Позже царская администрация не раз убедится, сколь трудно или просто невозможно внедрить «понятия XIX века» в древний феодально-патриархальный быт; так, однажды властям пришло в голову заменить в Грузии традиционных выборных сельских старост присланными полицейскими чиновниками. Однако вскоре открылось, что новые, современные, крепко апробированные в Москве и Петербурге полицейские принципы на Кавказе «не срабатывают»: крестьяне привыкли слушаться выборного старосту и не понимают, зачем нужен пристав со стороны, зачастую и языка местного не знающий… Самодержавие не могло допустить, чтобы полицейский механизм отказал, и пришлось вернуться к старинному способу — выборным старостам; неблагодарным же поселянам, никак не желавшим сменить свою патриархальность, было объявлено: «…уезды по дикости нравов и низкой степени гражданственности жителей, не приготовившиеся еще принять общих начал гражданского управления, переименовать в округа и вверить управление особым военным штаб-офицерам» [ЦГИА, ф. 1018, оп. 3, № 235, л. 27]. Иначе говоря, на горцев махнули рукой; наверху будут военные власти, на местах — патриархальные.

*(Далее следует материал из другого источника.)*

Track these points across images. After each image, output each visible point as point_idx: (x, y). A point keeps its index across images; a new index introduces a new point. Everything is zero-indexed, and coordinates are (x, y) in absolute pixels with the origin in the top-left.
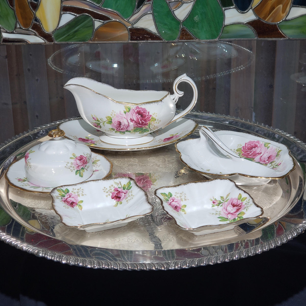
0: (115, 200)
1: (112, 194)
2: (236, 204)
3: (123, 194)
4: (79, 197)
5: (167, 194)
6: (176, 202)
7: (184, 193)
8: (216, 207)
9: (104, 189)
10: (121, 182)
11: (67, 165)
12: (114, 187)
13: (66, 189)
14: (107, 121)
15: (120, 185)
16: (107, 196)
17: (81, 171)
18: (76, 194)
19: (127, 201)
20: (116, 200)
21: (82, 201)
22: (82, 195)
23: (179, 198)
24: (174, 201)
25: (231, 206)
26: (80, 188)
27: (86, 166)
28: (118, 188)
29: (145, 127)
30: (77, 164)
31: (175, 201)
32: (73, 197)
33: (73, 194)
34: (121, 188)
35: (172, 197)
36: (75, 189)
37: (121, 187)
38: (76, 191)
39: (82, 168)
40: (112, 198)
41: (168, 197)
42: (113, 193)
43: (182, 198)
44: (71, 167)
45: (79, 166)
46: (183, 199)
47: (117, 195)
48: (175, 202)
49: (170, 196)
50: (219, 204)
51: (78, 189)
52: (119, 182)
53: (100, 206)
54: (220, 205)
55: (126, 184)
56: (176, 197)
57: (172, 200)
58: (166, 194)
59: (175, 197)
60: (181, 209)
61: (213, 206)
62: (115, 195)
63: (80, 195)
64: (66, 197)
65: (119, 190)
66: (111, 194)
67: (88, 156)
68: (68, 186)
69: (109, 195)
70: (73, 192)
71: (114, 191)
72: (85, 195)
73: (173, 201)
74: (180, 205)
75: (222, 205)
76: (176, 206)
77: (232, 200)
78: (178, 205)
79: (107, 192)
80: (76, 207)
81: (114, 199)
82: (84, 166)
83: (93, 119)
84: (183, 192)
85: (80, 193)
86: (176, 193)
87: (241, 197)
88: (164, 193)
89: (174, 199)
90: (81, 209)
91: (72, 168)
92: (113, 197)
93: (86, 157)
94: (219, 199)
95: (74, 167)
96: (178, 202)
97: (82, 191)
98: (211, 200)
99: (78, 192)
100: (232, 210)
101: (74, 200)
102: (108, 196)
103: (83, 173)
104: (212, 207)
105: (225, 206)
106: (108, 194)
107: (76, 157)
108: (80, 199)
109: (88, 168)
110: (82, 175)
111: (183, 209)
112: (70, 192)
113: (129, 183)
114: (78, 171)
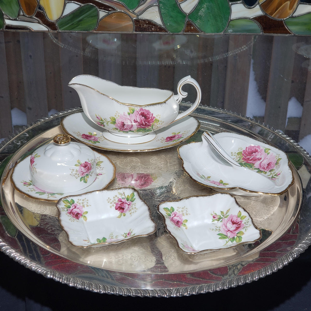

«Отторжение» — как при пересадке чуждых органов.
Правивший после Паскевича генерал-губернатор Розен возражал даже против статистического описания Кавказа (дескать, европейскими методами нельзя суммировать местные обстоятельства: тут он, конечно, ошибался). Возражая, Розен, между прочим, бросил фразу: «К описанию сему можно бы приступить не ранее, как спустя лет тридцать […], что было бы весьма полезно, если бы осуществился проект Грибоедова и Завилейского об учреждении в Закавказье компании. […] Тогда были бы здесь Северо-Американские штаты, были бы свои негры, в особенности если бы правительство отдало им 120 тысяч десятин земли, как они предлагали» [Кол. политика, с. 245].
Розен, кажется, предлагает нарочитый парадокс, пугая собеседников: если бы осуществился грибоедовский проект, тогда Закавказье было бы столь перевернуто, что походило бы на рабовладельческие штаты, и только в этом случае уж, пожалуй, можно было бы кое-что переписать и сосчитать…
Суждения Розена, между прочим, вызвали недоумение И. Калиновского, чиновника министерства финансов (бывшего начальника Грузинской казенной экспедиции), который 16 марта 1833 г. докладывал члену Совета министерства И. М. Ореусу о «странном» скепсисе главнокомандующего: «Неоднократные расспросы Розена о том, где находится теперь проект компании, составленный Грибоедовым и Завилейским, и потом слова его, что описание края было бы полезно тогда, когда проект сей приведен был в действие, доказывает ясно, что в мнении его должно быть основание, по которому находит он отношение между сими двумя делами» [там же, с. 246].
Не с этими ли суждениями Розена связано его стремление раздобыть текст грибоедовского проекта и появление на свет «второй редакции» замечаний М. С. Жуковского, опубликованной О. П. Марковой?
Лев Толстой очень любил рассуждать о бессилии «всемогущего» государства перевернуть сложившийся естественный порядок (пример — Павел I, которого убили за такую попытку), так же как о напрасных надеждах утопистов облагодетельствовать человечество вопреки его воле.
«Нельзя освободить людей внешне более, чем они свободны изнутри» (фраза Герцена, неоднократно цитированная Л. Н. Толстым).
Размышляя о судьбе торговой компании 1831 г. и ее непроданных акциях, наблюдая, сколь невозможно даже для всесильной власти переселить из России за Кавказ десятки тысяч людей, размышляя над всем этим, убеждаемся непреложно:
Грибоедов и Завилейский предлагали в 1828 г. утопию совершенно неосуществимую, во-первых, при тогдашнем уровне российского капитализма; во-вторых, при тогдашнем положении в Закавказье.
Возможно, Грибоедов сам уже чувствовал, что его идеи чем грандиознее, тем невозможнее: «Я не уверен, что выпутаюсь из всех дел, которые на мне лежат; многие другие исполнили бы их сто тысяч раз лучше» [Гр., т. III, с. 231, подл. на франц. яз.].
Он знал жизнь России дворянской, знал Россию народную, понимал Кавказ… Однако меньше всего представлял Россию купеческую, буржуазную. Ее еще не успел открыть Александр Николаевич Островский. Вспомним, что в литературе, истории часто толкуют про две Москвы —
«Москву Островского» Грибоедов не знал.
Не мог все-таки вообразить автор «Горя от ума», что ни один московский купец не дрогнет, узнав про столь выгодную, казалось бы, Закавказскую компанию.